The experts specifically discussed enforcing ordnances and how it was counter-productive to No Kill.

What Reno animal control does is return animals.  If a tagged or chipped animal is picked up in the field, the driver takes the animal home.  That animal is not taken back to the shelter where maybe he will stay.  The idea is to keep animals out of the shelter and reduce the shelter population.  Repeat offenders get a ticket and if necessary the ticket will be sent to a collection agency.

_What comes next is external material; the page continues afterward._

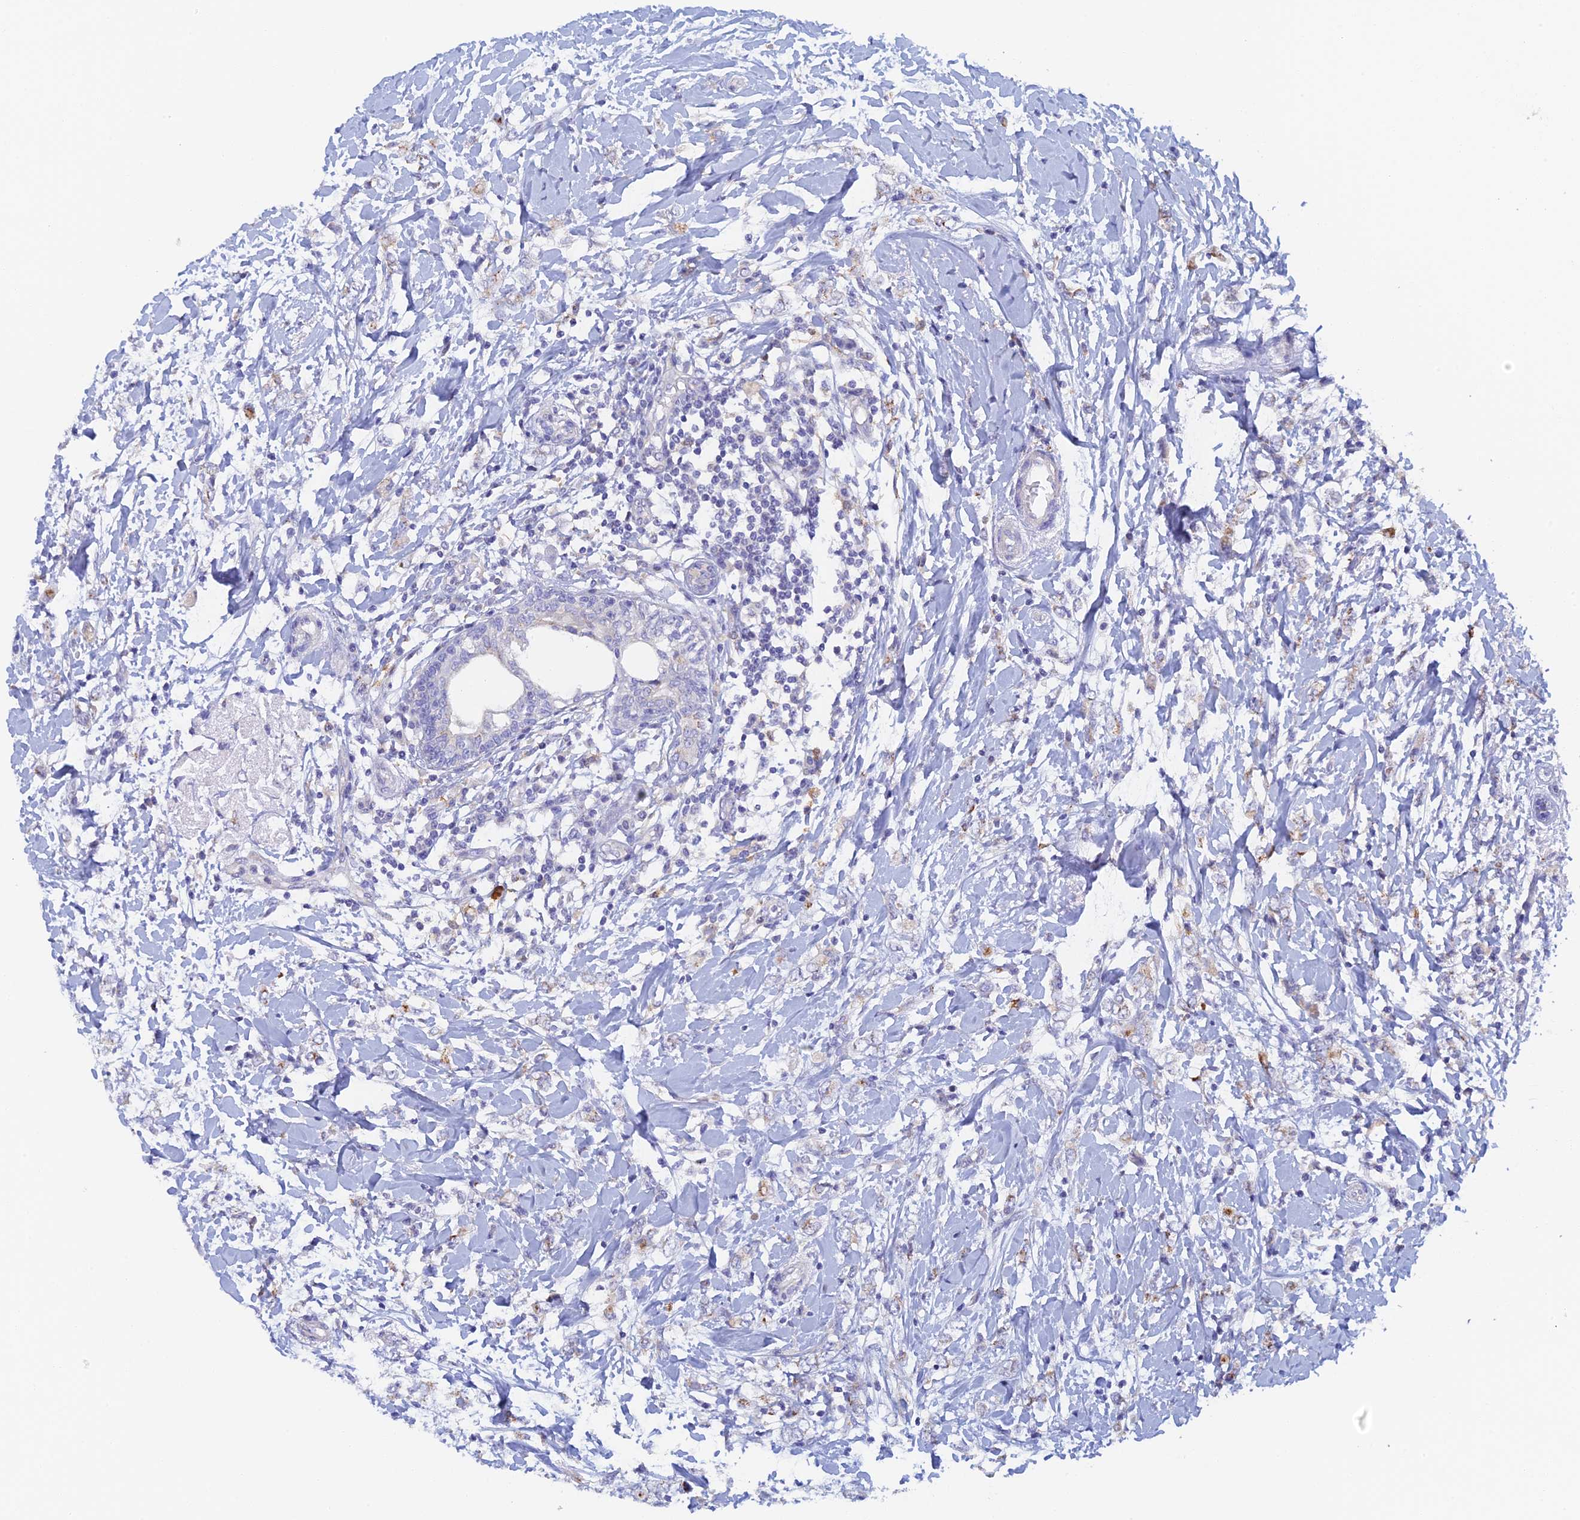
{"staining": {"intensity": "negative", "quantity": "none", "location": "none"}, "tissue": "breast cancer", "cell_type": "Tumor cells", "image_type": "cancer", "snomed": [{"axis": "morphology", "description": "Normal tissue, NOS"}, {"axis": "morphology", "description": "Lobular carcinoma"}, {"axis": "topography", "description": "Breast"}], "caption": "This image is of breast cancer (lobular carcinoma) stained with immunohistochemistry to label a protein in brown with the nuclei are counter-stained blue. There is no staining in tumor cells. The staining was performed using DAB (3,3'-diaminobenzidine) to visualize the protein expression in brown, while the nuclei were stained in blue with hematoxylin (Magnification: 20x).", "gene": "SLC24A3", "patient": {"sex": "female", "age": 47}}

Here is why enforcing ordnances does not work.  Sad to say, but some people do not place the same value on their dog or cat as they do on their car or driving.  So they might pay parking tickets and tickets for moving violations, but if they have to go somewhere and pay to get their animal back, they might not do it.

If an animal with ID is taken back to the shelter instead of returned, that means the shelter now has another animal that needs to be fed, cared for, and in the case of San Antonio, probably killed. 

It is not cheap to kill animals.  The cost-saving method is to return roaming animals if at all possible.  It also increases good will in the community.

So you would assume that failed Item 4 was dropped from the new No Kill strategic plan for a) not working before and, b) being advised against by all the experts.

Wrong!  Item 4 has been promoted! 

This is from the so-called new plan:
Priority #1: Enhanced Enforcement

·         Better enforcement of existing animal care codes; and
·         The development of new codes to address current challenges

When will San Antonio stop killing and start to listen?